The 3-Barrel Pole Cannon, also known as the San Yan Chong in Chinese, is a multi-barreled Hand Cannon, the world's first semi-automatic slaughterer. It was the Mid-Range weapon of the Ming Warrior.


The weapon consists of three barrels arranged in a triangle, with metal rings around the barrels. The barrels were mounted on a single wooden handle, which rested on a wooden pole. It is a refined weapon and this model has gone through several improvements. It may not be the most accurate black powder weapon there is but what it lacks in accuracy makes up for it in higher rate of fire (if you miss the 1st time you still have 2 more shots before having to reload). However, there is actually another draw back, its a 2 handed weapon, making it a bit awkward to carry around and handling. Recent tests with this ancient weapon show that it was both reliable and deadly.


  • Range: 10 yards
  • Weight: 11 lbs
  • Ammo: .69 ball
  • Iron and wood


The Pole Cannon is fired by igniting the black powder through a touch hole on the barrel. The weapon is then rotated one-third of the way to bring the next barrel into the rotation. The ability to fire multiple shots before reloading it gave it great value for its time.

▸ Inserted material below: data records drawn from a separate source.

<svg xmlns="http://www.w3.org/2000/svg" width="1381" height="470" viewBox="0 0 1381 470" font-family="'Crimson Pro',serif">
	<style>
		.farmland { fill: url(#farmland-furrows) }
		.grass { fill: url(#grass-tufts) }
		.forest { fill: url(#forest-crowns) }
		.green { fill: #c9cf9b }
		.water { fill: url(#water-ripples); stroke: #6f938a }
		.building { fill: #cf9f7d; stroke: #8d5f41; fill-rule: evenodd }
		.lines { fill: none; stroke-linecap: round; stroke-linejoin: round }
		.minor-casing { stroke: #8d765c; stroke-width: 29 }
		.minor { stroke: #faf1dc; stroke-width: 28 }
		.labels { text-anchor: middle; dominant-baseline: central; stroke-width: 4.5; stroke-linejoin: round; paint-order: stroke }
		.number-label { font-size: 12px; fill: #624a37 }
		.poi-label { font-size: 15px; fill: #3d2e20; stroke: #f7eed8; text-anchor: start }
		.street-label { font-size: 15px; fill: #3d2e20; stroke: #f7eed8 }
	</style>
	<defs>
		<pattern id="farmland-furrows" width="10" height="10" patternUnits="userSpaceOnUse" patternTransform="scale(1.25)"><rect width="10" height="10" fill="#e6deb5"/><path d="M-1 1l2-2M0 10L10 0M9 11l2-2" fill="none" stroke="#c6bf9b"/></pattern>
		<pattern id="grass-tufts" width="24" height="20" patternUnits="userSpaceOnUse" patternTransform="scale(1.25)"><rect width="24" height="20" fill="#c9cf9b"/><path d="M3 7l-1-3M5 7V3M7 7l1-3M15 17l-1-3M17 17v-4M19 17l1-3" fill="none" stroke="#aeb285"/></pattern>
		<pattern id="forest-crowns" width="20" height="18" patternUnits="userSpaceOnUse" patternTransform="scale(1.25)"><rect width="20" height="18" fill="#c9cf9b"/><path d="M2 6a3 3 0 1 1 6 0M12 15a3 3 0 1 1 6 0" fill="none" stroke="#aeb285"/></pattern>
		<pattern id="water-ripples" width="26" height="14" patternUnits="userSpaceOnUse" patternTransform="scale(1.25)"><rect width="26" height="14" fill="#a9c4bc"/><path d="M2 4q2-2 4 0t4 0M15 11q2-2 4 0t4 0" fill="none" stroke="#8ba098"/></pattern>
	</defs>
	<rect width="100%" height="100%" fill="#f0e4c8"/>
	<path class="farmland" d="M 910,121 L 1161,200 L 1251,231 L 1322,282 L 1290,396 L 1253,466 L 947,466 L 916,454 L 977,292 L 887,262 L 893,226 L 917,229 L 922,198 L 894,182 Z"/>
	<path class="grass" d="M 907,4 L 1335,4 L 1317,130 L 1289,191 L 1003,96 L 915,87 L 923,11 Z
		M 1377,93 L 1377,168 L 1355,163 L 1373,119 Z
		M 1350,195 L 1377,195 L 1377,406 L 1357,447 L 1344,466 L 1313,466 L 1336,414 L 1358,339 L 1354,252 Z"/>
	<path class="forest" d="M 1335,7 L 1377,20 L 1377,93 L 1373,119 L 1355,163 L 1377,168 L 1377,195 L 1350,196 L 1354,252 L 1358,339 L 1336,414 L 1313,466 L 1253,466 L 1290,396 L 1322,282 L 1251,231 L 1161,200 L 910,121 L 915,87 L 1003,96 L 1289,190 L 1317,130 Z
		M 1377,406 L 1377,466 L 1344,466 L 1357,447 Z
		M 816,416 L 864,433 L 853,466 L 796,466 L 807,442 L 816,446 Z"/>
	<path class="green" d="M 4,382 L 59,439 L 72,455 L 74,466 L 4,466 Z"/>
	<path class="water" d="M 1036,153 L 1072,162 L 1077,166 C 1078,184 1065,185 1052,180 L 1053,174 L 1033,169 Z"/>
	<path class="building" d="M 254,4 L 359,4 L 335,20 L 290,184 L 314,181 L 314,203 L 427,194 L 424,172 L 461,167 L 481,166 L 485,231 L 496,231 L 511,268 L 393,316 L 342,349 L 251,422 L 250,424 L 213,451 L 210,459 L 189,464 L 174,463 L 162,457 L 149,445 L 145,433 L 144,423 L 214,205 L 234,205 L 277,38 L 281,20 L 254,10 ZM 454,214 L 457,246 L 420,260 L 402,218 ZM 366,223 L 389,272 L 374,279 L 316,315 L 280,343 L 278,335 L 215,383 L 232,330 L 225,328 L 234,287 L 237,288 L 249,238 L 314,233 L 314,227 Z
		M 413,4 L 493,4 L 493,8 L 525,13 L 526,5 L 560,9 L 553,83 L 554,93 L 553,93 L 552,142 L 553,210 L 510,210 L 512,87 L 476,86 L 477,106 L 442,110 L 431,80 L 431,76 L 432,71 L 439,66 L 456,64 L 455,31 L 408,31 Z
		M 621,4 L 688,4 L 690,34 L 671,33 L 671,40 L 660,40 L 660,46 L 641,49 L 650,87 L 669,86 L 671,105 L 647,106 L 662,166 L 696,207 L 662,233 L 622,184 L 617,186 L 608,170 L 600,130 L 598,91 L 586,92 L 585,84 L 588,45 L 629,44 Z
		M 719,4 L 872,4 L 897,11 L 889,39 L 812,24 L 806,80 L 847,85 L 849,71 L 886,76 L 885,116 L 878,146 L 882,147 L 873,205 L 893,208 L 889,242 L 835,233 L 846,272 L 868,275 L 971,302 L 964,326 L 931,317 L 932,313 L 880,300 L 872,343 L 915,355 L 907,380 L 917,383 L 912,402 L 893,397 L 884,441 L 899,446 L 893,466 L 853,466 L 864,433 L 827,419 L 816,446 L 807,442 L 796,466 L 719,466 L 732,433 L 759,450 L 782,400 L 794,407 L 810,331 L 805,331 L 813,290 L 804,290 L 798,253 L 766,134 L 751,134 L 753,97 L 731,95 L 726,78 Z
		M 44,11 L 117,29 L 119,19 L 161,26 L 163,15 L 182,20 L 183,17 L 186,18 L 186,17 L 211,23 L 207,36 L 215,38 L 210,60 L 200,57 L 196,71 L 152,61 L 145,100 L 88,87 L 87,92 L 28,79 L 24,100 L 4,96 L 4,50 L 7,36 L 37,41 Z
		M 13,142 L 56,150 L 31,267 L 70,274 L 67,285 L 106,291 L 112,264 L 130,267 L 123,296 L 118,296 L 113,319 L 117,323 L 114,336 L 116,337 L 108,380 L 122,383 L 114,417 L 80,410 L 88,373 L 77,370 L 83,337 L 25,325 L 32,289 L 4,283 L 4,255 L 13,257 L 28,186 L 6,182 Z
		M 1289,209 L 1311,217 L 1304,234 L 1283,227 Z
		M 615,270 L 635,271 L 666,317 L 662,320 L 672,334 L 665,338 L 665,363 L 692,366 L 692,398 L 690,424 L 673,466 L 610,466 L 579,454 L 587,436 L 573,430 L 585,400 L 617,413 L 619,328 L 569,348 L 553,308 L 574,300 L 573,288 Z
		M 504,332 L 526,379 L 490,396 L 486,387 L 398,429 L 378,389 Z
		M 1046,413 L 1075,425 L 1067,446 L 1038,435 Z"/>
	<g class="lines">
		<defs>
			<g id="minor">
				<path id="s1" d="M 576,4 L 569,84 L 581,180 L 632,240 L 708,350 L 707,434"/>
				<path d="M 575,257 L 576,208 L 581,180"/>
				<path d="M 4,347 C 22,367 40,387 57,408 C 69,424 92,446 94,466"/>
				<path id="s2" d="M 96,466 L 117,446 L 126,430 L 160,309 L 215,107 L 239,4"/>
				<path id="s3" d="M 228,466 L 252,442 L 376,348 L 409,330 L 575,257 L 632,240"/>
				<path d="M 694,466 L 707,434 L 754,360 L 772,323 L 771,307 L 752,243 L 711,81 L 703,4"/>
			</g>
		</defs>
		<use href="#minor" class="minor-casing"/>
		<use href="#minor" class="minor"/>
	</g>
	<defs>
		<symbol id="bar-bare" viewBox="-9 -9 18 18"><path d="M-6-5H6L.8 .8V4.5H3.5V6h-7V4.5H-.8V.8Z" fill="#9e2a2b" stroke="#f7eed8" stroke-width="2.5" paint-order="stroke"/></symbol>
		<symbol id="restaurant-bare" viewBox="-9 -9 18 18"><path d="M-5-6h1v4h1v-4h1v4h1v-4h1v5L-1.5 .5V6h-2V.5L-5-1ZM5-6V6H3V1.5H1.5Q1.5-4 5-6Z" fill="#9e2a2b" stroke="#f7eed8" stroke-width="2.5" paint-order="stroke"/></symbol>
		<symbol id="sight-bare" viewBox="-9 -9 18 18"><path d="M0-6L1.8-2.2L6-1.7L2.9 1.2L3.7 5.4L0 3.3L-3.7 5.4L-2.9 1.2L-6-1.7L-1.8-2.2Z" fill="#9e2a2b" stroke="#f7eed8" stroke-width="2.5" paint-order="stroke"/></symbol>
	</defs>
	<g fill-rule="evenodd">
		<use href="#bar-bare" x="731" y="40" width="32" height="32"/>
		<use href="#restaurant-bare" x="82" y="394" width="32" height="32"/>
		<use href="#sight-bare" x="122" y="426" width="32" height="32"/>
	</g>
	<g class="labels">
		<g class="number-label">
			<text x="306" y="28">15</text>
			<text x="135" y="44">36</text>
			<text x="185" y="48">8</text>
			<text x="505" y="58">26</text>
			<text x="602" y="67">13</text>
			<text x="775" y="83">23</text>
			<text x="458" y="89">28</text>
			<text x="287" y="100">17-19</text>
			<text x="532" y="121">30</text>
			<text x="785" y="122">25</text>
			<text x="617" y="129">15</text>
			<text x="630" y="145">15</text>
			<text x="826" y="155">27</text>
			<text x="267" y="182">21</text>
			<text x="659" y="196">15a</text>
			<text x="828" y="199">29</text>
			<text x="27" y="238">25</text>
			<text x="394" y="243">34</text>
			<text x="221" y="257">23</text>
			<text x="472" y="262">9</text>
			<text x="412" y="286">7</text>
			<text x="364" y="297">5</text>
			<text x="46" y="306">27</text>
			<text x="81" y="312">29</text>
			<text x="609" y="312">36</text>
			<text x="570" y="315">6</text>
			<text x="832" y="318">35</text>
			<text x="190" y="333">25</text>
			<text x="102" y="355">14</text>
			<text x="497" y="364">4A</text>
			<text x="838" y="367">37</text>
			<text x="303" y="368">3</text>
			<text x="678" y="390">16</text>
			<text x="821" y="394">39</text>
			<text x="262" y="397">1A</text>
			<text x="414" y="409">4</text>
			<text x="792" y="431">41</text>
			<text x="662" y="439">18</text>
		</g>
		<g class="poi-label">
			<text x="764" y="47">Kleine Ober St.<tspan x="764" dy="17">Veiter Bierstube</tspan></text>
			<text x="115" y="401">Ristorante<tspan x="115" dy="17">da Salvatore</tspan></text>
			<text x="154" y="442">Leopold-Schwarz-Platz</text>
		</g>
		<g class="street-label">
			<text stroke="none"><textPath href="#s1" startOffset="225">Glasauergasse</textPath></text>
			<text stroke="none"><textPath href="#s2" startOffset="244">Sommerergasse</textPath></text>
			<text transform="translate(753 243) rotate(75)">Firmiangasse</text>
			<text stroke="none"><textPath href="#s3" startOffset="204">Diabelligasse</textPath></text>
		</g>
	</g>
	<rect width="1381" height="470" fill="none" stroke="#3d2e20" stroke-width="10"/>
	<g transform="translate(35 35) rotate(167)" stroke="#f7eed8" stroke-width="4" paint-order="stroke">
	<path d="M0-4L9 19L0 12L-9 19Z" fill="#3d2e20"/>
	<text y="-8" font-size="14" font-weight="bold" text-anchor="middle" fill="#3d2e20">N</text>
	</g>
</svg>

The reason why later Muskets did not copy the 3 barrel design was due to the fact that Muskets had a more complex trigger mechanism that would be difficult to put individually for each barrel. To have a finger trigger would require the barrel to be closer to the base of the gun, and thus the barrel had to be much longer than what Handcannons had: this would make such a weapon too heavy to use. The superior technology of the Musket made it more efficient in range, reloading and reliability: and thus was more relevant than multiple barrels.

The Gatling Gun used multiple barrels as well; but in a different manner. A Gatling Gun has its barrels rotate to allow each individual barrel to air-cool. There is only one trigger mechanism in a Gatling, and none of the barrels are preloaded individually.